_正文_

* * * * * * *

[Java] String的hashCode方法
简述
java/lang/String#hashCode
是用途极广的方法,其源码实现也存在一定变迁。
其位于 JRE 的
rt.jar
包内
OpenJDK
OpenJDK 8-b120版 ~ 9-b00版 := Oracle JDK 1.8.0-261
jdk/jdk/src/share/classes/java/lang/String.java
https://github.com/openjdk/jdk/blob/jdk8-b120/jdk/src/share/classes/java/lang/String.java
https://github.com/openjdk/jdk/blob/jdk9-b00/jdk/src/share/classes/java/lang/String.java
/**
* Returns a hash code for this string. The hash code for a
* {@code String} object is computed as
* <blockquote><pre>
* s[0]*31^(n-1) + s[1]*31^(n-2) + ... + s[n-1]
* </pre></blockquote>
* using {@code int} arithmetic, where {@code s[i]} is the
* <i>i</i>th character of the string, {@code n} is the length of
* the string, and {@code ^} indicates exponentiation.
* (The hash value of the empty string is zero.)

* * * * * * *

_给定材料_
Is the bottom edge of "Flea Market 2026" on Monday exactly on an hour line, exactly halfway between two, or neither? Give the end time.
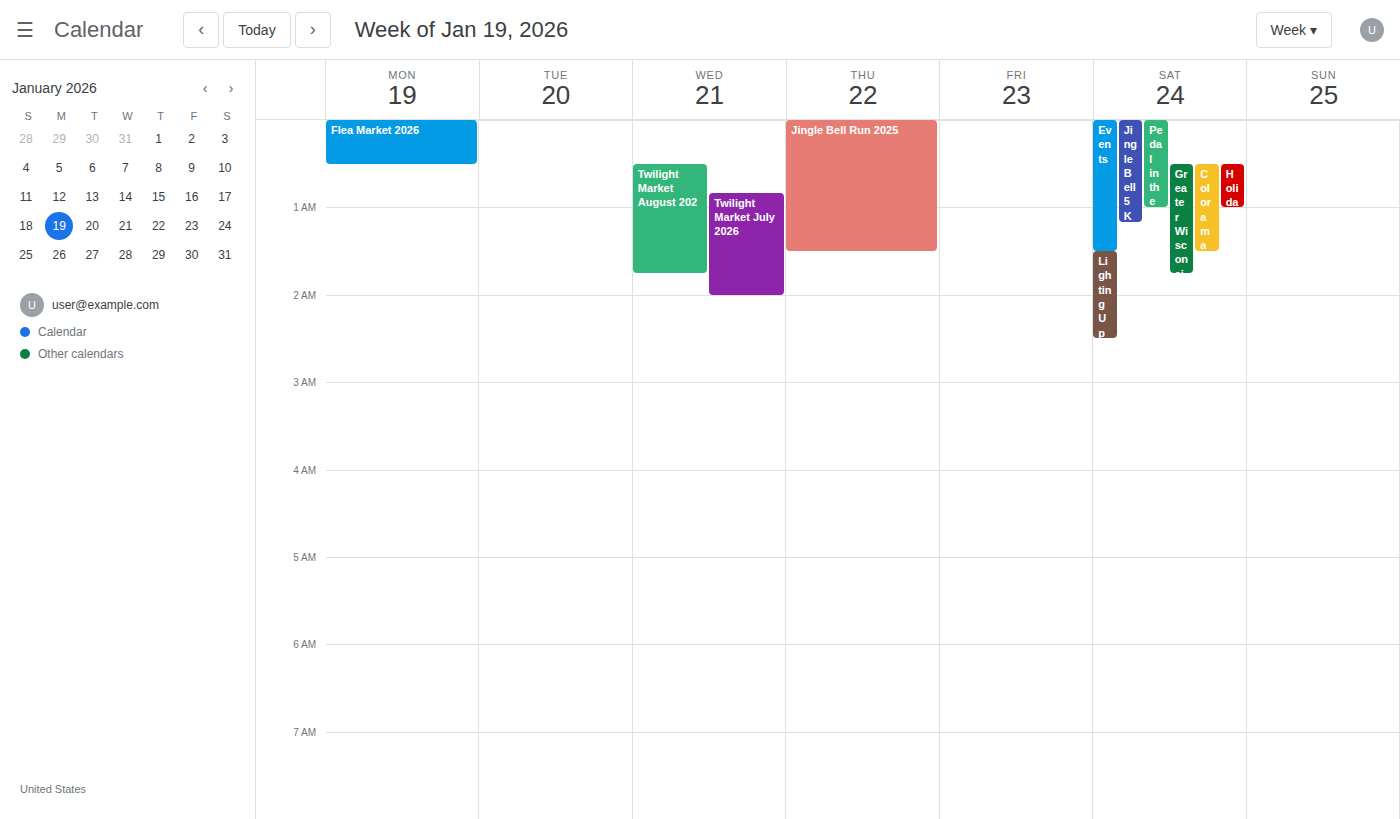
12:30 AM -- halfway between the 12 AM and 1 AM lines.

* * * * * * *

_练习要求_
(A) 请列出正文注释中所有用 {@code ...} 标记的内容。
(B) 根据正文，判断下列说法是否成立，并引用正文中的原句作为依据：(i) hashCode 方法的源码实现始终未曾改变；(ii) 空字符串的哈希值为零；(iii) 哈希码采用 long 类型运算得出。
完成本练习无需参考所给材料。

_参考答案_
(A) String、int、s[i]、n、^

(B)
(i) 否。依据："其源码实现也存在一定变迁。"
(ii) 是。依据："(The hash value of the empty string is zero.)"
(iii) 否。依据："using {@code int} arithmetic"